Formation issues, lack of capacity, illegality of subject matter, impossibility, duress, unconscionability, undue influence, violation of the Statute of Frauds requirement that certain types of contracts be in writing to be enforceable against the defendant, and exceeding the statute of limitations are among the defenses. In addition, a number of courts have held that damages are an available defense where no breach of contract has been shown.
The formation issue is most commonly raised by a party who has entered into a contract but who claims that he or she did not intend to be bound until there was a signed written agreement. The issue of intent can be resolved by looking at such factors as whether there was direct contact between the parties regarding the alleged contract, whether there was an opportunity for negotiation or amendment, how long were the negotiations ongoing, what was the conduct of the parties after negotiations ended, etc. If you believe that there was never any intention to be bound until there was a signed written contract, then you should be able to raise this issue with the other party or parties to the contract.
The capacity issue arises when one of the parties to the contract is not actually capable of contracting. For example, if a corporation fails to make a required filing with the Secretary of State to confirm that it has the legal authority to enter into contracts, then it cannot enforce those contracts. The issue of incapacity can be resolved by showing that the failure was not intentional, or was corrected before any damage occurred.
Mutual or unilateral error, duress or undue persuasion, unconscionability, deception or fraud, impossibility or impracticability, and frustration of purpose are some other potential defenses to contract enforcement. In order for an error, duress, or any other factor to void a contract, it must go to the heart of the agreement between the parties.
An error in description or quantity may be raised as a defense by a party to a contract if he does not discover the mistake until after he has performed his half of the bargain. For example, if A contracts with B to sell him 100 barrels at $10 per barrel, but actually sells him 110 barrels, A can raise this defense. The contract is voidable by A, but not void, because of the error.
Duress is a threat to do something that will make a person unable to act in an ordinary business manner. If one party to a contract threatens to sue another party or take other action that would cause the other party to lose money or face other serious consequences if they did not sign the contract, this could constitute duress and allow the party being pressured to void the contract. However, if the party signing the contract had the ability to leave or decline the offer before it was made, then they cannot use duress as a defense to the contract.

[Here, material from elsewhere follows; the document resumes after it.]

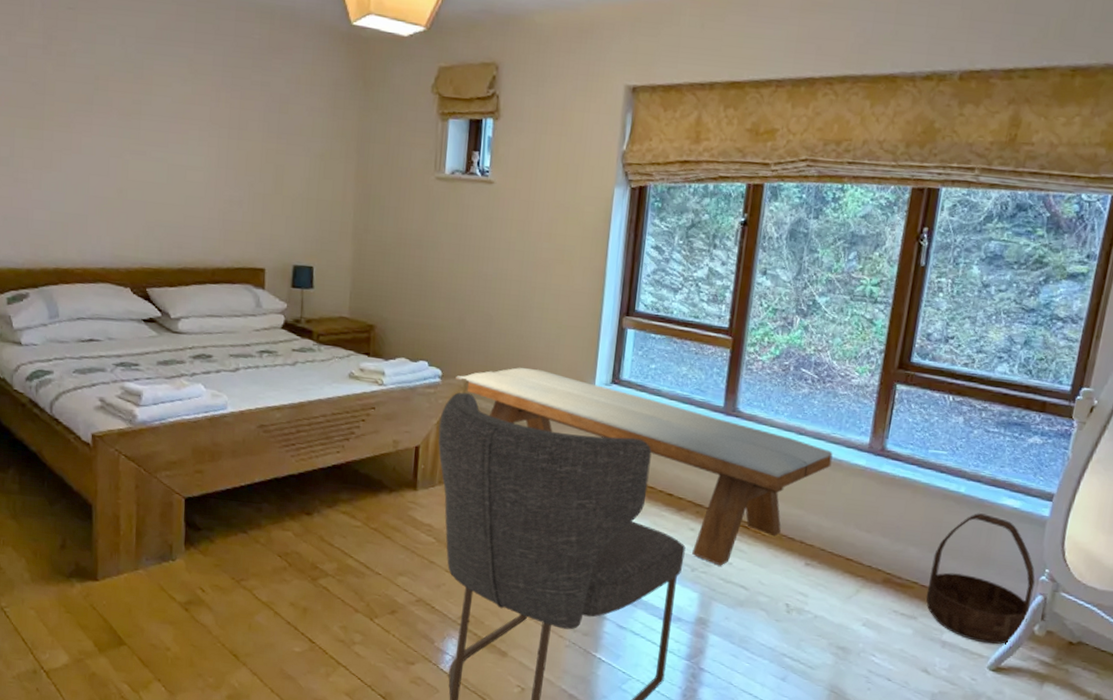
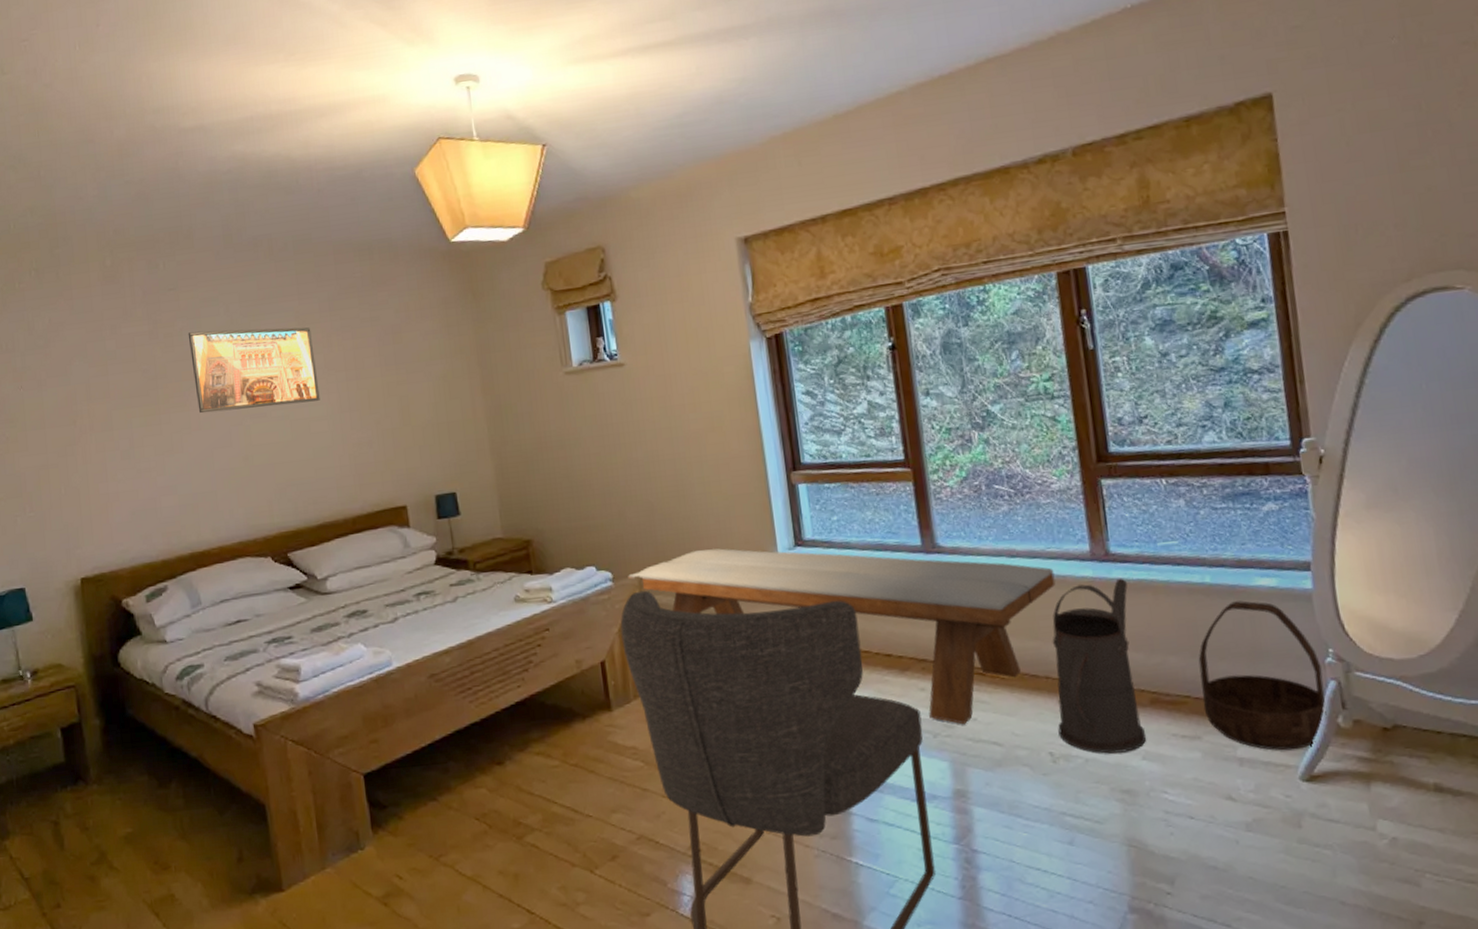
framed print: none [81,56,202,151] -> present [188,327,320,414]
watering can: none [798,470,893,617] -> present [1052,578,1146,754]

Strict Liability Defenses The assumption of risk, the statute of limitations, the statute of repose, and federal preemption are all common defenses to strict liability cases.
Strict liability defenses apply equally to manufacturers, distributors, and sellers of products that they should have known were defective. A defendant can argue that the plaintiff assumed the risk, that the claim was not brought within the applicable statute of limitations, or that the product was exempt from regulation under federal law.
In addition to these common-law defenses, defendants can raise affirmative defenses under certain conditions. For example, defendants can argue that the plaintiff's injuries resulted from an act of God, a public enemy, or the plaintiff himself. Alternatively, defendants can argue that the injury is immune from liability because it occurs on government property or at a military base. Defendants also may be able to argue that another person is responsible for the injury sustained by the plaintiff, such as a child who swallows a bottle cap.
Defendants in strict liability cases can obtain summary judgment by showing that one of the above defenses applies.
Void contracts, fraudulent execution, immaturity, material modifications, forged signatures, and duress are examples of universal defenses that can be raised against all holders in due course. In addition, certain holders can avoid liability by establishing an affirmative defense to payment.
An example of an affirmative defense is payment. To prove payment, a holder must show that it has been given consideration for the note (or some equivalent form of value). If the note is payable to the bearer, then anyone who takes it from the borrower becomes the holder and can enforce the obligation against him or her. If, however, the note is payable only to a specific person or entity, then it cannot be enforced by any outsider. The only people who can enforce these obligations are the original lenders or their successors. Successors can be found using standard collection procedures. They may be banks or other lending institutions, but they can also be individuals or entities who have received the loan documents from the original lender.
In a court of law, there are several types of defenses.
A law that requires some contracts to be written down and signed by the contract's parties. The goal is to avoid fraud and other harms. The statute of frauds prevents a party from claiming fraud or other harm if they try to enforce an oral agreement after the putative contract has been terminated.
It does this by requiring any contract for sale over $10,000 that is not to be performed within a year from the date of signing to be in writing. Most states have adopted a version of the Uniform Commercial Code's (UCC) statute of frauds, which includes similar requirements for contracts over $5,000. Non-UCC jurisdictions may have similar laws on their books. However'these days are gone; most large businesses have binding agreements with no signature requirement.
In fact, in California, one study found that almost all contracts over $50,000 require some form of written signature. Even small business owners should consider this law when planning their business strategies. If one party tries to back out of a deal later, they could argue that there was never a real contract in the first place and thus no duty to perform.